SELECCIÓN.
##############################

Columna de La Reconquista | Quien siembra vientos, cosecha tempestades (Parte II)

Apagar los fuegos con gasolina no es sabio, al igual que no es lógico combatir inundaciones con hidroaviones ni evitar el granizo con pedradas. La lógica (que no es otra cosa que aplicar la inteligencia a la resolución de premisas correctas para la consecución de un resultado que pueda orientar hacia el camino de la verdad) es odiada por todos los que se aferran al subjetivismo, al relativismo, a la mentira, a la ambición y al orgullo. Estos cinco males son los que aquejan al mundo “moderno”, y se fundamentan en la carencia de valores, la indiferencia ante los principios y la estigmatización a quien es firme en el bien, en la verdad, en lo justo.

##############################

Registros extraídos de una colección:
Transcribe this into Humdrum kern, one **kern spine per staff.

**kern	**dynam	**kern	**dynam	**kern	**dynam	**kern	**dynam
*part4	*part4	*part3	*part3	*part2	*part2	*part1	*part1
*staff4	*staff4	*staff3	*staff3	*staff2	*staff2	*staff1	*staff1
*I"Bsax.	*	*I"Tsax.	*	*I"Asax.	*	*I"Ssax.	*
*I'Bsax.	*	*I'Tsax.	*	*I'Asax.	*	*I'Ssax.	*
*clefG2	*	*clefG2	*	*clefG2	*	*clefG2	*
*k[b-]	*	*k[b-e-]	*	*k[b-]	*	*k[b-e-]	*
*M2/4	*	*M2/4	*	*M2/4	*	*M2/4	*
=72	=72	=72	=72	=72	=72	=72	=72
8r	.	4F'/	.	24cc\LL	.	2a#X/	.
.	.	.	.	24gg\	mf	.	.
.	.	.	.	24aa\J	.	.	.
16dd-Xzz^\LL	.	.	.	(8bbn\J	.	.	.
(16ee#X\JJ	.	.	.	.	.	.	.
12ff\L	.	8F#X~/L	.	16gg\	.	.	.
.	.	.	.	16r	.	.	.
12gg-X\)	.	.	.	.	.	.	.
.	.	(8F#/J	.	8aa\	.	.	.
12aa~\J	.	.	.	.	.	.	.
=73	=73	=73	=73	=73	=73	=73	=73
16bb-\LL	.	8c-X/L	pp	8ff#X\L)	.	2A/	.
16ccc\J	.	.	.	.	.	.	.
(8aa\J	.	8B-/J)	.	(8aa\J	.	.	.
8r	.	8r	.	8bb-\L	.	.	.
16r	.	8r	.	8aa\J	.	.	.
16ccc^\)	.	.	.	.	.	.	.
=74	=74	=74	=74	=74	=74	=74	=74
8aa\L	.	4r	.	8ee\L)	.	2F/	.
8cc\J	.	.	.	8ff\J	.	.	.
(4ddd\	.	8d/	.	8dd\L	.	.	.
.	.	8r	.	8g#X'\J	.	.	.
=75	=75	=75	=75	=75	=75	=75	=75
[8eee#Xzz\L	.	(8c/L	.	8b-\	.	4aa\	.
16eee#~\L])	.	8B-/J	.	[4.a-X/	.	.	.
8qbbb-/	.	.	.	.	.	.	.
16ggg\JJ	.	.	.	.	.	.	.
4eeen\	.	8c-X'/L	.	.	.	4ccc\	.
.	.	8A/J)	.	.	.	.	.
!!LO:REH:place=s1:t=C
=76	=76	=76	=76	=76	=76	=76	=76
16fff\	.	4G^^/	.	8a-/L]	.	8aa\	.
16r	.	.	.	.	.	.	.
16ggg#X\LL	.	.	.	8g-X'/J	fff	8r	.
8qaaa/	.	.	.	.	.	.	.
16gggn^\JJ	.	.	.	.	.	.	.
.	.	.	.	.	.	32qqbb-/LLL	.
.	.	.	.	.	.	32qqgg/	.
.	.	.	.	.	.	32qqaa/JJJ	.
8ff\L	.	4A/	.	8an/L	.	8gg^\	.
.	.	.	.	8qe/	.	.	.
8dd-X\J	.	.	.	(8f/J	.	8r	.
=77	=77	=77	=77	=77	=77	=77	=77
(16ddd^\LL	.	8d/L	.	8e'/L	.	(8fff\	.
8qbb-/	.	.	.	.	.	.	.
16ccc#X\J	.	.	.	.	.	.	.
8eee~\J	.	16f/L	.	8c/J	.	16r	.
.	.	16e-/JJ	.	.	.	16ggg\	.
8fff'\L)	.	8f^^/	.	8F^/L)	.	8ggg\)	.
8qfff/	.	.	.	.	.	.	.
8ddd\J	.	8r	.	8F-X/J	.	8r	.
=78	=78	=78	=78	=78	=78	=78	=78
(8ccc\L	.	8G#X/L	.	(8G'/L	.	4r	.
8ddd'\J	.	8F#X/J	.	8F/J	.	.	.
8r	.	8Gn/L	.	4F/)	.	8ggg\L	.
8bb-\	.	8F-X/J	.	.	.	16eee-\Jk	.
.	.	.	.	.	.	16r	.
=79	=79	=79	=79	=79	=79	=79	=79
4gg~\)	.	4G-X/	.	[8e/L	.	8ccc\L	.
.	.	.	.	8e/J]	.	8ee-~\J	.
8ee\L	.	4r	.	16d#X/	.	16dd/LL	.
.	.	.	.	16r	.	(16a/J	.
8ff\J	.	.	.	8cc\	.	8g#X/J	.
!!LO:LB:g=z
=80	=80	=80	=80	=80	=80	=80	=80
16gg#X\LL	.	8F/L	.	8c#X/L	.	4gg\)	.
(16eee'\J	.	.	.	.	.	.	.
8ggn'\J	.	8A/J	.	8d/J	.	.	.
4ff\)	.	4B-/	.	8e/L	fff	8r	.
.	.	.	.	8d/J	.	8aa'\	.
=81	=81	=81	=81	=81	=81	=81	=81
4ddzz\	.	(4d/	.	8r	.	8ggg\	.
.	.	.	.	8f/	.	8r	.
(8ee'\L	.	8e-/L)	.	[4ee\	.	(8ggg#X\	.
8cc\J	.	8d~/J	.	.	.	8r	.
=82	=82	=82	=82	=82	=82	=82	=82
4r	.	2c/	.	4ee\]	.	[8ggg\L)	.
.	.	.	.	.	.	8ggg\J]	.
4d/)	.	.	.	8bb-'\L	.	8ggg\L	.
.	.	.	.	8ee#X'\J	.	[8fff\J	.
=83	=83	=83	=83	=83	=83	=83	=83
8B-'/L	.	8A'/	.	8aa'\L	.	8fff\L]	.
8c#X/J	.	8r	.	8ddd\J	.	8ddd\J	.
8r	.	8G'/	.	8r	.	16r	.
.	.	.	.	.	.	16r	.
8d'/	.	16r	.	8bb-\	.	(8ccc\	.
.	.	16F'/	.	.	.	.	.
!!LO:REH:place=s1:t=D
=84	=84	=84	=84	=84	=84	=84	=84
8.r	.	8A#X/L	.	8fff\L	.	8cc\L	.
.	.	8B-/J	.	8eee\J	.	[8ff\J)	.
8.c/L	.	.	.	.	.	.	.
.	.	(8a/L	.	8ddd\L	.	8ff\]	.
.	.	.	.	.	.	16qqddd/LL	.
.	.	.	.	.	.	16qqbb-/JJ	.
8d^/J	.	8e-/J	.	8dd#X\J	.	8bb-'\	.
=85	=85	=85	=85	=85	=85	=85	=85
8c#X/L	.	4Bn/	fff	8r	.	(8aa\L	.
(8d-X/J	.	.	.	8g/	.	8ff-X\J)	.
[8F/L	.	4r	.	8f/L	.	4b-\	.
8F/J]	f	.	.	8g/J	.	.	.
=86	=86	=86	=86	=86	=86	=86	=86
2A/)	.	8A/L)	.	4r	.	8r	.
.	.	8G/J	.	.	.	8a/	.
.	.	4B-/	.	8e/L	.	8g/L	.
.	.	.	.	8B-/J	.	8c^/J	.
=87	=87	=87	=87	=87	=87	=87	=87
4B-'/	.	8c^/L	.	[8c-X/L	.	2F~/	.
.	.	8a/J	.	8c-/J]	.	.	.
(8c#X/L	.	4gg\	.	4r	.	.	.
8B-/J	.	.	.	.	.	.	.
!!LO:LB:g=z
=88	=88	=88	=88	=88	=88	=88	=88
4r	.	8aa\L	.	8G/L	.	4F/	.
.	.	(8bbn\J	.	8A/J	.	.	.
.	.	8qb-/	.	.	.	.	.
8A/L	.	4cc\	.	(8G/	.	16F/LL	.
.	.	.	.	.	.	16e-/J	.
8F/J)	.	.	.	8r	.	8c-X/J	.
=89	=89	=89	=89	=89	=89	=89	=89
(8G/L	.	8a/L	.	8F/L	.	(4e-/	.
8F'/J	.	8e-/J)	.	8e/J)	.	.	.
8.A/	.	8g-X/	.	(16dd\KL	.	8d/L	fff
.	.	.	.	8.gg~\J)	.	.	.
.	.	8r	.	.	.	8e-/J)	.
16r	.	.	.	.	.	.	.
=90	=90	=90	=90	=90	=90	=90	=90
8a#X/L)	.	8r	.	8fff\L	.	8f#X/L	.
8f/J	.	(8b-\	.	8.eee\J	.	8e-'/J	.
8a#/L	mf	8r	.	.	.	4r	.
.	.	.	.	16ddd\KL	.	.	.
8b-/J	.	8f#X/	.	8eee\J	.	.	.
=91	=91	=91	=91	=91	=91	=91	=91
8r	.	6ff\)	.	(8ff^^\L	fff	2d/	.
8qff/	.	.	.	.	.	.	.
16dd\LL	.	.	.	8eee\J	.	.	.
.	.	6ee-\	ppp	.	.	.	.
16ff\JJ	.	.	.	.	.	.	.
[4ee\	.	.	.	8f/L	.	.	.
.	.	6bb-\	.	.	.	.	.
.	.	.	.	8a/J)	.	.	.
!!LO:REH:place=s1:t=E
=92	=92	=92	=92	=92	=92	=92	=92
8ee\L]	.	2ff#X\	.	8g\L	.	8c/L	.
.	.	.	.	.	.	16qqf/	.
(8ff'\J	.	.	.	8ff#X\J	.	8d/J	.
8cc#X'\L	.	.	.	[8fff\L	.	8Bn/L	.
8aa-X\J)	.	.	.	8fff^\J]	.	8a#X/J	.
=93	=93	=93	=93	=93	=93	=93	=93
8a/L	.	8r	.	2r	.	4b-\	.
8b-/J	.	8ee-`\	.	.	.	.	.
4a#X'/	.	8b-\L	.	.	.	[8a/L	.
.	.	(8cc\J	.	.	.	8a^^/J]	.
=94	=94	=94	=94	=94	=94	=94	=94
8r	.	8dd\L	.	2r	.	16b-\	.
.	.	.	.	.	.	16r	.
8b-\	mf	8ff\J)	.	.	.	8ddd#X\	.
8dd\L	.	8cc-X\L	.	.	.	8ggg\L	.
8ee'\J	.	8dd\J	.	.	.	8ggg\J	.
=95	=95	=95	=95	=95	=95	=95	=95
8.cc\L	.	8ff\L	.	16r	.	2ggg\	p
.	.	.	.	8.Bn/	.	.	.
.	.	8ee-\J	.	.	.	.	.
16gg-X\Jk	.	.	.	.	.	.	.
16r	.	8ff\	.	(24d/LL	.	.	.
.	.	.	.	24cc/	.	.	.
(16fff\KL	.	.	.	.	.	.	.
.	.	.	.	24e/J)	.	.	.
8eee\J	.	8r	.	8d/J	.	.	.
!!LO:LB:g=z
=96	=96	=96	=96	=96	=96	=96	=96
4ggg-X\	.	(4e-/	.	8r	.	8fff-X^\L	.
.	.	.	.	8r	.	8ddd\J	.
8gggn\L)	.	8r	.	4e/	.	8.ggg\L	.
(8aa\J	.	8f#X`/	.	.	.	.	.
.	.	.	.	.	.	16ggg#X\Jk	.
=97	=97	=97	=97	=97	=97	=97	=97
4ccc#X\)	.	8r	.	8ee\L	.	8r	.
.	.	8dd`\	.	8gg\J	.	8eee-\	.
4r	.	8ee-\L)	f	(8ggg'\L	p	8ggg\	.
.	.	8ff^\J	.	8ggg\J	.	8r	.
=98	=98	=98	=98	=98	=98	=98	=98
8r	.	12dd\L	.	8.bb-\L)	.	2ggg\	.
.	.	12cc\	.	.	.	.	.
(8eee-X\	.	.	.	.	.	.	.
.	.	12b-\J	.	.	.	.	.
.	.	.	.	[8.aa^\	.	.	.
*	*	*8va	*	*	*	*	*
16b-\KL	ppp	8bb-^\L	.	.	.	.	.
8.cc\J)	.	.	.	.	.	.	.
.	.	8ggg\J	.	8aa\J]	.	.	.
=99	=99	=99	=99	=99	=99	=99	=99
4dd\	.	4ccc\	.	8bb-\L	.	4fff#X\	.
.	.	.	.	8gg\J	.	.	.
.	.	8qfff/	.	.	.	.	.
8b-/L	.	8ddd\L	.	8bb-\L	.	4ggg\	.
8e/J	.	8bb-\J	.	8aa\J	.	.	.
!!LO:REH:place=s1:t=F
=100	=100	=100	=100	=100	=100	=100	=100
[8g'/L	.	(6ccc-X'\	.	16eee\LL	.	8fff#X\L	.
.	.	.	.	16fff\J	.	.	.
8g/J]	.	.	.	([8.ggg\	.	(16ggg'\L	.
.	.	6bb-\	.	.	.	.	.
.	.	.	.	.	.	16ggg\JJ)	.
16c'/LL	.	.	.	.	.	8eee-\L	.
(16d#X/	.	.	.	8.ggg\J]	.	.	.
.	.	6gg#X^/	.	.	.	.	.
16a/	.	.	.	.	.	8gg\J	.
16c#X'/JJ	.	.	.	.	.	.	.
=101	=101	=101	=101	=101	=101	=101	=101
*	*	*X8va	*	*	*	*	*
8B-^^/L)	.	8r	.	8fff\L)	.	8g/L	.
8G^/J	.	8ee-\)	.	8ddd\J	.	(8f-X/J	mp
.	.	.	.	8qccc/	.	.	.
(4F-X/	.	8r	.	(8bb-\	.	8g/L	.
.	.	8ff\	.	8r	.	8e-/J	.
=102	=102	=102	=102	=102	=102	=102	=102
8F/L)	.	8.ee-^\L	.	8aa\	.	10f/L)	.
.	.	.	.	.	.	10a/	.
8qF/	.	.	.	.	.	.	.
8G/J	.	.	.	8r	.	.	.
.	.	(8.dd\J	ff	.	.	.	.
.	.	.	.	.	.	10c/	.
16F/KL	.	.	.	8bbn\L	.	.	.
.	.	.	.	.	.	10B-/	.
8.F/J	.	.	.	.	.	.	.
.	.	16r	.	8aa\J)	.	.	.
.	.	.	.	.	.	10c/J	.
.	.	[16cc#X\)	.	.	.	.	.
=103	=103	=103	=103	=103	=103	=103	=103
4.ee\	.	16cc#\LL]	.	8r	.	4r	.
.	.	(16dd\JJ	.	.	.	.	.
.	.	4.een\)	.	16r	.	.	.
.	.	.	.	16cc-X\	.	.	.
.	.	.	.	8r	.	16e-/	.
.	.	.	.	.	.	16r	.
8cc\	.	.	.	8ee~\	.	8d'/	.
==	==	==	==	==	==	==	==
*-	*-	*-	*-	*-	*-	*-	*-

##############################

CONSIGNA. ¿Podrías extender la columna sobre la lógica y los cinco males del mundo moderno, continuándola justo después de su última oración?

RESULTADO.
Escribíale en la primera parte de esta serie de columnas (Quien siembra vientos, cosecha tempestades), mi estimado lector, que “si se pone una mala semilla (o si se elige sin conciencia, conocimiento ni objetividad), el fruto obtenido será malo, taxativamente”. Y recordábale que en España (y en un mundo globalista) las semillas de la tempestad han sido sembradas sibilina y paulatinamente, en lo oculto (como la cizaña en el trigo), desde muchas décadas ha. Siempre, cuando se piensa en el “yo” antes que en el “nosotros”, la semilla del subjetivismo dará frutos de egoísmo y perversión, porque, velis nolis, la persona pierde la objetividad racional para dejarse guiar por ideologías que exacerban sentimientos y pasiones antes que verdades y deberes. De la misma forma, cuando nos cerramos en ese “yo” y dejamos de lado el bien común, el relativismo campa cual nuevo Maquiavelo que justifica cualquier medio para obtener un fin.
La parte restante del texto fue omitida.